This project will investigate the application of multi-objective Bayesian optimization (specifically EHVI- and parEGO-based methods) to benchmark several multi-objective optimization tasks with QM9 dataset. The objective is to develop specific guidelines about the choice of surrogate and acquisition functions in the context of Multi-Objective Bayesian Optimization for molecular property optimization.
References:
Balandat, Maximilian and Karrer, Brian and Jiang, Daniel R. and Daulton, Samuel and Letham, Benjamin and Wilson, Andrew Gordon and Bakshy, Eytan (2020) BoTorch: A Framework for Efficient Monte-Carlo Bayesian Optimization Raghunathan Ramakrishnan, Pavlo O. Dral, Matthias Rupp & O. Anatole von Lilienfeld (2014) Quantum chemistry structures and properties of 134 kilo molecules
In this work, we used the QM9 dataset (that contains about 134K molecules) to demonstrate the power of EHVI-based algorithms. In the interest of time and computational cost, we used randomly selected 1000 structures. We designed a few multi-objective tasks for this project, which are not necessarily motivated by any scientific design goals. But our results show the promise of using BO for similar kind of multi-objective molecular properties optimization. For featurization, we used the coulomb matrix (CM) and smooth overlap of atomic orbitals (SOAP) methods. For GP kernels, we used RBF, and Matern kernel. We compared three different acquisition functions, namely, 1. qEHVI, 2. qNEHVI, and 3. random data acquisition. In all the simulation results provided below, we used 50 initial random seed points. One main limitation of this work is, due to time constraints, we didn't run the simulation several times to have statistically robust results.

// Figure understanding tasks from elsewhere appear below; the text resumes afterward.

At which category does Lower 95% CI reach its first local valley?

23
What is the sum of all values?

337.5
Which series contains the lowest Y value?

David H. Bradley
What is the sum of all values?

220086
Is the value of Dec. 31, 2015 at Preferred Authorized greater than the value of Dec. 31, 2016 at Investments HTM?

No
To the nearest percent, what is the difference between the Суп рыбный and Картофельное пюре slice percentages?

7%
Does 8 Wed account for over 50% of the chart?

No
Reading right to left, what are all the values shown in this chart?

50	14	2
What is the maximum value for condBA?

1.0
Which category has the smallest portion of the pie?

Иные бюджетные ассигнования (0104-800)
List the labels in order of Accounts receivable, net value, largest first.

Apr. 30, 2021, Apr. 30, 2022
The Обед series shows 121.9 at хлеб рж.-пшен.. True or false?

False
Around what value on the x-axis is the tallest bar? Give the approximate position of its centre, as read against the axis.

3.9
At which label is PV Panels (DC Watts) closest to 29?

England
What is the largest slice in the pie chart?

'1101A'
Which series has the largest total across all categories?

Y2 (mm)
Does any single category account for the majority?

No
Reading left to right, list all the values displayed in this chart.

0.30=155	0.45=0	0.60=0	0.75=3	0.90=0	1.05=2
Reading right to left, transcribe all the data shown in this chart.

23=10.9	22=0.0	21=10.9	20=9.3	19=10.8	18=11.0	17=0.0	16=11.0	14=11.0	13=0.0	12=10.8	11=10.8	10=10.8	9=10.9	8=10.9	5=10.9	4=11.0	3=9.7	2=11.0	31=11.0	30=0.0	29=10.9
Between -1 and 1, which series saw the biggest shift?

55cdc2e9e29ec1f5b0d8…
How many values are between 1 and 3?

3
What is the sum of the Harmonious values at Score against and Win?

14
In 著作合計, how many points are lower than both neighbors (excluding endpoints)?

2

We tried SOAP and Coulomb matrix (CM) to featurize the molecules. In our study, all things being equal, SOAP outformed CM, owing to the fact that we have to pad the CM with zero's to have the same fingerprint length. As a result, we are introducing spurious features that does not contain any signal and furhter amplifies the noise present in the data.
We used RBF and Matern kernel. In this study, we found that they perform almost equally, with Matern performance being slightly better.
This problem aims to find materials with a high dielectric constant in conjunction to a high polarizability. Below figure shows the optimization profile along with the pareto fronts for all three acquistion functions.
This problem is trying to find the molecules with a high dielectric constant with a low bandgap (high electrical conductivity).
This problem is trying to find the most stable (low G) molecules with a high dielectric constant.
From the three experiments, we found that both qeHVI and qNEHVI performed better than the random acquisition function.